EXERCISE INPUTS.
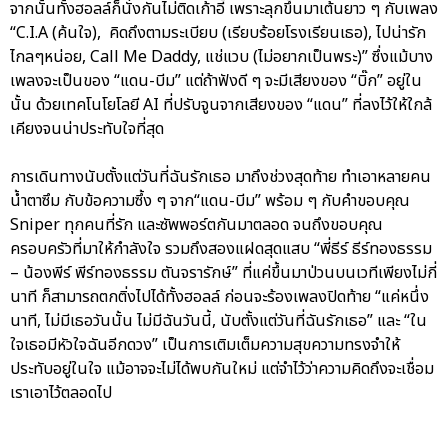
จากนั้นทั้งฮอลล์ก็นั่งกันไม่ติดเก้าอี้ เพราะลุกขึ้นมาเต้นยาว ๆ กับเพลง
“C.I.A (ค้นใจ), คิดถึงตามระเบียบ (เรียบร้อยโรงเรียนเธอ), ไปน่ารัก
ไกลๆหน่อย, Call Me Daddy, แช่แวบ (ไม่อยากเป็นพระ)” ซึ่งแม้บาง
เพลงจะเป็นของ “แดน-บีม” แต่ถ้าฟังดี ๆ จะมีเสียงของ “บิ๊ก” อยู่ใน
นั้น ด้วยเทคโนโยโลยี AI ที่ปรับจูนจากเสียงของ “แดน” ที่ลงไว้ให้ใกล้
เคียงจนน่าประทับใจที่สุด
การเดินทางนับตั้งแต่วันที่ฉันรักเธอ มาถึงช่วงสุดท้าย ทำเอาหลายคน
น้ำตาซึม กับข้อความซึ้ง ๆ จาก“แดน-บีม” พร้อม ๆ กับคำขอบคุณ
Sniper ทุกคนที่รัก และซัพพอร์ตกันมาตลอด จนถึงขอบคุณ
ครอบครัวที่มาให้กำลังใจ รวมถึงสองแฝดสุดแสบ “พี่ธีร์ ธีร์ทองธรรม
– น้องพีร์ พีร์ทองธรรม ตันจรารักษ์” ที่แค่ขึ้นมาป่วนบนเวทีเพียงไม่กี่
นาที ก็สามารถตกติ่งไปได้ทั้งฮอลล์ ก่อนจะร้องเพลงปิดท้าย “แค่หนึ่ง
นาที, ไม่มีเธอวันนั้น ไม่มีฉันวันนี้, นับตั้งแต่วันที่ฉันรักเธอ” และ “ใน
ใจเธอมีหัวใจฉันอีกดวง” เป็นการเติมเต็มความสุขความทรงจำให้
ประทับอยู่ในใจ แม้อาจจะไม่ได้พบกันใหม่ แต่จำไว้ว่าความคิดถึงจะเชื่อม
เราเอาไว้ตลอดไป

EXERCISE BRIEF.
Please transcribe exactly the line containing "การเดินทางนับตั้งแต่วันที่ฉันรักเธอ มาถึงช่วงสุดท้าย ทำเอาหลายคน" and every line after it to the end of the data, and no other lines.

OUTPUT FOR THIS EXERCISE.
การเดินทางนับตั้งแต่วันที่ฉันรักเธอ มาถึงช่วงสุดท้าย ทำเอาหลายคน
น้ำตาซึม กับข้อความซึ้ง ๆ จาก“แดน-บีม” พร้อม ๆ กับคำขอบคุณ
Sniper ทุกคนที่รัก และซัพพอร์ตกันมาตลอด จนถึงขอบคุณ
ครอบครัวที่มาให้กำลังใจ รวมถึงสองแฝดสุดแสบ “พี่ธีร์ ธีร์ทองธรรม
– น้องพีร์ พีร์ทองธรรม ตันจรารักษ์” ที่แค่ขึ้นมาป่วนบนเวทีเพียงไม่กี่
นาที ก็สามารถตกติ่งไปได้ทั้งฮอลล์ ก่อนจะร้องเพลงปิดท้าย “แค่หนึ่ง
นาที, ไม่มีเธอวันนั้น ไม่มีฉันวันนี้, นับตั้งแต่วันที่ฉันรักเธอ” และ “ใน
ใจเธอมีหัวใจฉันอีกดวง” เป็นการเติมเต็มความสุขความทรงจำให้
ประทับอยู่ในใจ แม้อาจจะไม่ได้พบกันใหม่ แต่จำไว้ว่าความคิดถึงจะเชื่อม
เราเอาไว้ตลอดไป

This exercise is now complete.